Falta de transparência: A raspagem da Web ocorre frequentemente sem o conhecimento dos titulares dos dados, que podem não ter conhecimento do que foi recolhido, de onde ou para que fim. Esta falta de transparência e frustração das expectativas do titular de dados faz igualmente pender a balança a favor dos interesses do titular de dados.

Para mitigar estas limitações, os responsáveis pelo tratamento devem garantir a segurança dos dados recolhidos de modo a diminuir possíveis riscos derivados do tratamento de dados e, na medida do possível, garantir que os titulares de dados são informados do tratamento.

Assim, em termos de integridade e a confidencialidade, as medidas a adotar dependerão do caso e dos riscos que o treino do modelo de IA pode levantar. De forma geral, os responsáveis pelo tratamento devem:

Avaliar os níveis de risco associados ao web scraping e ao ciclo de vida do modelo de IA, tendo em conta as fontes dos dados, as ferramentas utilizadas para os extrair e para treinar o modelo e a utilização prevista do sistema de IA.

Implementar salvaguardas como encriptação, compartimentação de dados e monitorização contínua para evitar divulgações e acessos não autorizados.

Restringir o acesso às bases de dados, manter registos de acesso e supervisionar a partilha de dados.

Mitigar a possibilidade de o modelo e/ou sistema final fornecer os dados pessoais como output.

Treinar o seu pessoal para identificar e gerir eficazmente os riscos de segurança.

No que toca à necessidade de transparência, embora o RGPD exija que os titulares de dados sejam informados sobre a recolha dos seus dados pessoais (arts. 13.º e 14.º), a raspagem da Web apresenta desafios a esta prestação de informação devido à dificuldade de identificar e notificar o grande número de titulares de dados potencialmente afetados. Neste sentido, o RGPD não exige a notificação individual do titular de dados quando esta implica um esforço desproporcional ao responsável pelo tratamento (art. 14.º(5)(b)).
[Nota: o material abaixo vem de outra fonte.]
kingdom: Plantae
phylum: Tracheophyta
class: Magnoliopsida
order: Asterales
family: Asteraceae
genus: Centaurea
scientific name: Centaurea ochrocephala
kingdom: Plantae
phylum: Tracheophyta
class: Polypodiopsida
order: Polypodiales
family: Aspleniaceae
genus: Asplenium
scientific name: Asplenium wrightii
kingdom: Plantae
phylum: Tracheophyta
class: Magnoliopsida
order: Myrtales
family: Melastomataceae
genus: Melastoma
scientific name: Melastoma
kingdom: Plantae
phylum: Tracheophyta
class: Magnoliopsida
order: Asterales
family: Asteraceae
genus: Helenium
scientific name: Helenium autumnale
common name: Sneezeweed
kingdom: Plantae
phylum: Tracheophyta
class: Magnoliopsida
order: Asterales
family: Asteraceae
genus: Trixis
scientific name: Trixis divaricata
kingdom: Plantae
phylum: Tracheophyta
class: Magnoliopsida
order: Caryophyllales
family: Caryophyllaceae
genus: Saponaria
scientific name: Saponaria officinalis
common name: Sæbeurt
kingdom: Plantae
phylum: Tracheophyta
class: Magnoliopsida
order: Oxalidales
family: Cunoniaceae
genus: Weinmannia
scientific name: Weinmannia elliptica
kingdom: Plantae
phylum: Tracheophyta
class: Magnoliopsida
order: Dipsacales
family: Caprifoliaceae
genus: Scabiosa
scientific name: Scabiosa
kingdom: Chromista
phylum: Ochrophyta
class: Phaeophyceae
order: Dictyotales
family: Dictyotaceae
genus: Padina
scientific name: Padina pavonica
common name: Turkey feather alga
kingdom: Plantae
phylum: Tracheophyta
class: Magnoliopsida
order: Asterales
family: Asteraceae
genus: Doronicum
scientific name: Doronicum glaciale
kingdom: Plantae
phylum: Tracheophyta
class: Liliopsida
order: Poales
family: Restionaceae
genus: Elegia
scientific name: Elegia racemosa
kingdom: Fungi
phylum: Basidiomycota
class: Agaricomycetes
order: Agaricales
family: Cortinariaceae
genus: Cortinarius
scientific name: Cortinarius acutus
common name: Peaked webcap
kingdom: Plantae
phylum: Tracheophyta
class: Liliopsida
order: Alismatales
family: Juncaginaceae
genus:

Fatores como a idade dos dados, a sua pseudonimização e a disponibilidade de detalhes de contacto influenciam esta avaliação.

Contudo, mesmo quando o responsável pelo tratamento está isento desta notificação individual, este deve tornar a informação acessível ao público, explicando de forma clara o escopo e finalidade da recolha. Tal passará, por exemplo, pela inclusão dos URLs dos sítios Web extraídos e resumos do conteúdo dos dados de treino. Os responsáveis pelo tratamento devem também cumprir as obrigações de transparência nos termos do artigo 53.º do Regulamento da IA, quando aplicável.

Uma abordagem estratificada ao fornecimento de informações – destacando os pontos-chave logo à partida e oferecendo explicações detalhadas em patamares inferiores – garante a clareza da informação fornecida, equilibrando os seus direitos com os interesses legítimos do responsável pelo tratamento. Nestes termos, embora seja claro que o web scraping não pode ser visto como uma ferramenta a utilizar sem considerações suplementares, a sua exclusão em absoluto também não parece ser clara à luz do princípio da licitude do RGPD. Tudo dependerá do caso concreto e das medidas adotadas pelo responsável pelo tratamento de modo a garantir a necessidade e proporcionalidade dos dados pessoais recolhidos na prossecução do seu interesse legítimo.